43. En conséquence, la cour ne peut qu’infirmer le jugement déféré en ce qu’il a condamné monsieur [V] au paiement de diverses sommes à la société Itup Keep. Statuant à nouveau, elle déboutera l’intimée de sa demande de paiement de 15.860 euros correspondant aux appels frauduleusement émis, ainsi que de ses prétentions concernant les dépens et ses frais irrépétibles. Le jugement sera confirmé en ce qu’il a débouté cette société de sa demande formée au titre de son préjudice moral.

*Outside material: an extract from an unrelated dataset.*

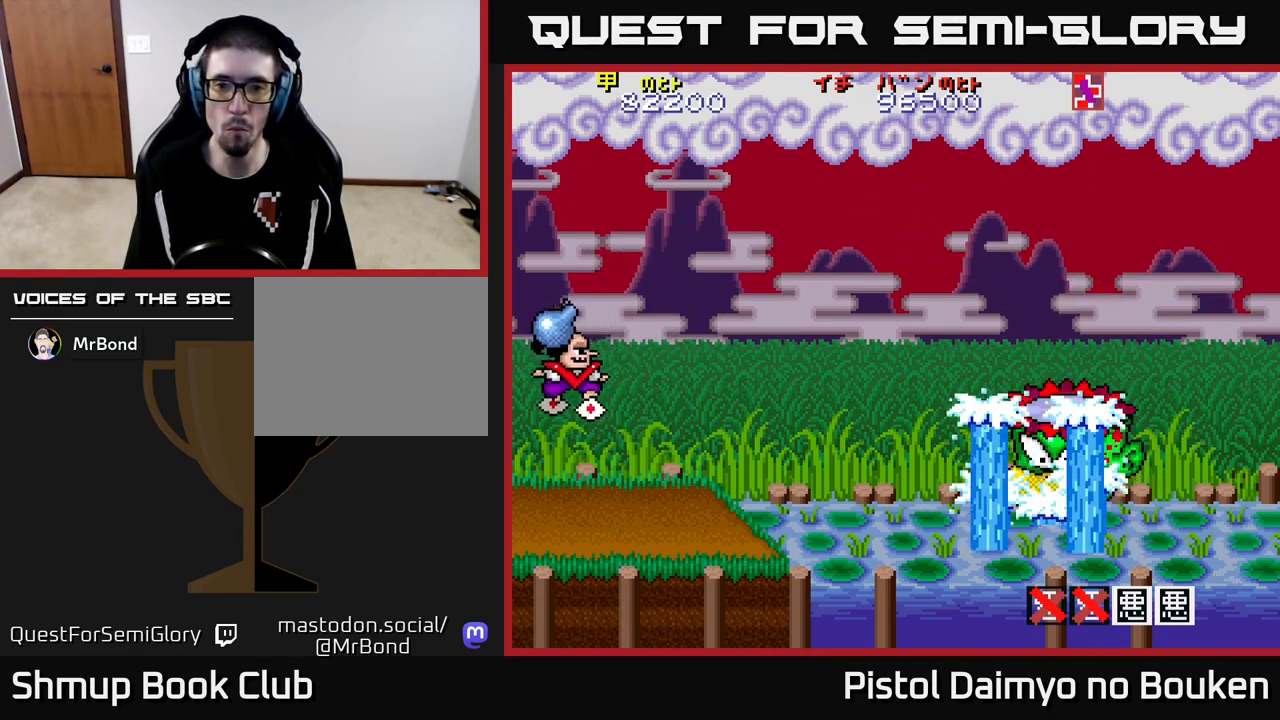
{"buttons": ["A"], "left_stick": "center", "events": [[67, "DPAD_LEFT", "up"], [83, "DPAD_DOWN", "up"], [233, "DPAD_UP", "down"], [333, "DPAD_RIGHT", "down"], [350, "DPAD_UP", "up"], [450, "DPAD_RIGHT", "up"]]}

44. Succombant devant cet appel, la société Itup Keep sera condamnée à payer à monsieur [V] la somme de 2.500 euros en application de l’article 700 du code de procédure civile, outre les dépens de l’instance.
PAR CES MOTIFS
La Cour statuant publiquement, contradictoirement, par mise à disposition de l’arrêt au greffe de la Cour, les parties en ayant été préalablement avisées dans les conditions prévues au deuxième alinéa de l’article 450 du code de procédure civile, après en avoir délibéré conformément à la loi,
Vu les articles 1231 et suivants du code civil ;
Infirme le jugement déféré en ce qu’il a :
— condamné [O] [V] à payer à la société Itup Keep la somme de 15.860 euros à titre de dommages et intérêts en réparation de son préjudice matériel ;
— condamné [O] [V] à payer à la société Itup Keep la somme de 4.000 euros au titre de l’article 700 du code de procédure civile ;
— condamné [O] [V] aux dépens prévus à l’article 695 du code de procédure civile et les a liquidés conformément à l’article 701 du code de procédure civile ;
Confirme le jugement déféré en ses autres dispositions soumises à la cour;
statuant à nouveau :
Déboute la société Itup Keep de ses demandes tendant à voir condamner [X] [O] [V] à lui payer la somme de 15.860 euros à titre de dommages et intérêts en réparation de son préjudice matériel, la somme de 4.000 euros au titre de l’article 700 du code de procédure civile ainsi que les dépens ;
Condamne la société Itup Keep à payer à [X] [O] [V] la somme de 2.500 euros par application de l’article 700 du code de procédure civile ;
Condamne la société Itup Keep aux dépens exposés tant en première instance qu’en cause d’appel ;
SIGNÉ par Mme Marie-Pierre FIGUET, Présidente et par Mme Alice RICHET, Greffière à laquelle la minute de la décision a été remise par le magistrat signataire.